Para peneliti mengusulkan pemrograman fungsi fuzzy untuk mengompilasi spesifikasi bahasa alami menjadi artefak neural yang dapat dieksekusi secara lokal, mengatasi masalah lokalisasi, reproduktibilitas, dan biaya penggunaan API model bahasa besar untuk tugas sehari-hari. Mereka menginstansiasi paradigma ini dengan Program-as-Weights (PAW), yang menggunakan kompiler 4B yang dilatih pada dataset FuzzyBench 10M contoh yang mereka rilis untuk menghasilkan adapter efisien parameter untuk interpreter beku.
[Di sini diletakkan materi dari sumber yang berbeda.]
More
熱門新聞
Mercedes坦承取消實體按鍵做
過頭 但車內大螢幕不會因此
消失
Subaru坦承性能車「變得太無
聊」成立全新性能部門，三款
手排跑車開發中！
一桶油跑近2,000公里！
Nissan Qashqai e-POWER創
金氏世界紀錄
- Interpreter Qwen3 0.6B yang menjalankan program PAW mencocokkan kinerja prompting langsung ke Qwen3-32B.
- Pendekatan ini menggunakan sekitar satu lima puluh dari memori inferensi dan berjalan pada 30 tok/s di MacBook M3.
- PAW membingkai ulang model fondasi sebagai pembuat alat, menghasilkan artefak kecil yang dapat digunakan kembali untuk panggilan berikutnya secara offline dan murah.
Metode ini memungkinkan pengembang membuat fungsi ringkas yang dapat dieksekusi secara lokal yang menghindari biaya tinggi dan latensi yang terkait dengan panggilan API per input.